[Text shown]
================================

Microsoft WPC is supposed to energize the partner community, give it full faith in the products and services Microsoft will offer next, reinforce the Microsoft leadership in the industry and motivate us all to work together with Microsoft to benefit our clients. How did it go this year?
Microsoft failed this year by all accounts and with everyone I spoke to.
Lack of Vision: Software + Services. The catchphrase has been hammered into our brains permanently, in a largely meaningless way, and repeated every minute of every keynote. Yet it failed to clearly communicate exactly where Microsoft will lead, where Microsoft will empower its partners and where it will directly compete with us. The only clear inference is that Microsoft is starting to distance itself from the “applications on a local network with a server and some remote access” strategy it has become so dominant with.

================================

[Data provided]
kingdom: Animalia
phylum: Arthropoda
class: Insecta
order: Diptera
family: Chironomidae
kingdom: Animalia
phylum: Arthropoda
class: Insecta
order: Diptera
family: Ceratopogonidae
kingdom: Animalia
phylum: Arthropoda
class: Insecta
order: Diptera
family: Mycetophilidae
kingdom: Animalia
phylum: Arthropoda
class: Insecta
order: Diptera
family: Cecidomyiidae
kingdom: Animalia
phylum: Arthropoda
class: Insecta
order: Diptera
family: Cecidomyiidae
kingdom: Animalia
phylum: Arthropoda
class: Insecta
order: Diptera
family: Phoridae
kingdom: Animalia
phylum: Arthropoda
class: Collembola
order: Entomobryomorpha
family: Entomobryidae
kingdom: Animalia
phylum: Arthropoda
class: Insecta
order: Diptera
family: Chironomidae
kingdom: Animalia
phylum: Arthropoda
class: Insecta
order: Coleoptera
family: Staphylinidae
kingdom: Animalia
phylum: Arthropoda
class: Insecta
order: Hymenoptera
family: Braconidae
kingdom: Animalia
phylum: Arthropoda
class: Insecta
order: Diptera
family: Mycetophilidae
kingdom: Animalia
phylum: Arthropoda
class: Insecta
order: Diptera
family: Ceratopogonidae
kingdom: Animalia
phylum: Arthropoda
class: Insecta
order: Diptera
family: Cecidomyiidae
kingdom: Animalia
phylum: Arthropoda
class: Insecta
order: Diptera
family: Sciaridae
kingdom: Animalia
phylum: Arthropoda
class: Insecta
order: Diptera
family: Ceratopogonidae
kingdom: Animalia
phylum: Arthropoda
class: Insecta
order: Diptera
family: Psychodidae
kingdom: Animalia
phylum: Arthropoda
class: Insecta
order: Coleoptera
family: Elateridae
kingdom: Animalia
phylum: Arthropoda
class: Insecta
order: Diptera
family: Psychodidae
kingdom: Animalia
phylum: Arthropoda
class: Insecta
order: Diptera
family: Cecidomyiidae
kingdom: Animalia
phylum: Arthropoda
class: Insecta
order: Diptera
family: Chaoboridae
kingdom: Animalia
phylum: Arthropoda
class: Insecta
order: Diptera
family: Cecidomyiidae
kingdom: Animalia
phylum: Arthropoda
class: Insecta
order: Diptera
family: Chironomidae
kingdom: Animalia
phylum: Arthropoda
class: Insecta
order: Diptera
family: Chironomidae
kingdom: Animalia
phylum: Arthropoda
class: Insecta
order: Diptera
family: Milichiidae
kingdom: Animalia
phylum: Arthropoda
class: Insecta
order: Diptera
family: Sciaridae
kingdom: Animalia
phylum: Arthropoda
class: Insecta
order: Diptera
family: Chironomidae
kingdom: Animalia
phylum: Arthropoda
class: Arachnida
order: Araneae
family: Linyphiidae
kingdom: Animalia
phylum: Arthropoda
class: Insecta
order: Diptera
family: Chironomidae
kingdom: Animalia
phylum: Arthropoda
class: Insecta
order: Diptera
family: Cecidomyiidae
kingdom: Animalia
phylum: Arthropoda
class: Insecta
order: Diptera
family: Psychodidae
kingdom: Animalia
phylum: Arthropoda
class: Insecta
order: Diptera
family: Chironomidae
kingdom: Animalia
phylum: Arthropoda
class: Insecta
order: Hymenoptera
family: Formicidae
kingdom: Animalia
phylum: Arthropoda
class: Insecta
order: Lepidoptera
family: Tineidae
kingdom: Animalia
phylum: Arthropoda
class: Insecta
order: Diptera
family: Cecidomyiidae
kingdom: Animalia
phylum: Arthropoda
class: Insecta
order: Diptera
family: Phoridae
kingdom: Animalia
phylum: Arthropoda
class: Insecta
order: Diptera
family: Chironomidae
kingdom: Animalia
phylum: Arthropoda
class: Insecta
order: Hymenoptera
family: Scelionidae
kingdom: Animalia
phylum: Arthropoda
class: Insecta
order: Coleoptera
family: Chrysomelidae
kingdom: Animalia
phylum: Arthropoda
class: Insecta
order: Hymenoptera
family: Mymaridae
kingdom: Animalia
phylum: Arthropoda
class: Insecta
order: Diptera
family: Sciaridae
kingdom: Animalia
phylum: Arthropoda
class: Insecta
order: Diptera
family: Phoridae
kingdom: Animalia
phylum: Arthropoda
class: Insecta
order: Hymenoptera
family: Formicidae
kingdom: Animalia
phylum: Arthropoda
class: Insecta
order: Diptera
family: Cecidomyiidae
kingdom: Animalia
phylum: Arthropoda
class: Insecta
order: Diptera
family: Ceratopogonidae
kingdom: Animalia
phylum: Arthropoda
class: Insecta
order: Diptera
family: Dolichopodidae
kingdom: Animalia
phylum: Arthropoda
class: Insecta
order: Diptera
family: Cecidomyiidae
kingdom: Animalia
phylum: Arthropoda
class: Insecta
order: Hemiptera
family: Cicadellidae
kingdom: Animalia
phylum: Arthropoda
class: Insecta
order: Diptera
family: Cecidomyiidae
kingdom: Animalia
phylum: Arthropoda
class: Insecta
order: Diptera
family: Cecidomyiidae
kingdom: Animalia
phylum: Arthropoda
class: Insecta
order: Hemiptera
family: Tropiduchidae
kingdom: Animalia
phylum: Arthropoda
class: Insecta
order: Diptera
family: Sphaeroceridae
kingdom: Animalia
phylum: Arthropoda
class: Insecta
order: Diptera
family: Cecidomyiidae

================================

[Instructions]
a) Please list everything the text on Microsoft WPC says the event is supposed to do.
b) Resume the piece on Microsoft WPC, picking up after its final sentence.
The lines that come after the text play no part in what is asked here.

[Task responses]
a)
- Energize the partner community
- Give the partner community full faith in the products and services Microsoft will offer next
- Reinforce the Microsoft leadership in the industry
- Motivate partners to work together with Microsoft to benefit their clients

b)
Lack of Professionalism: Microsoft is no stranger to taunting competitors and challengers. Back when Microsoft was the dominant force in personal and business computing and a beloved technology leader the jabs came off as a spirited proclamation of victory. Last week they were soaked in desperation, paralyzing and often directionless. Kevin Turner took shots at every vendor that competed against every solution Microsoft builds, clearly failing to understand that as solution providers and developers in the real world we actually partner and work with the people he was calling out. Sorry Kevin, but Microsoft has not kept up with the marketplace demands, the illusion that Microsoft tools are the best in every scenario for every company only exists in your head, solving Microsoft shortcomings with Microsoft software is not something that is easily sold to even the most gullible of CIOs.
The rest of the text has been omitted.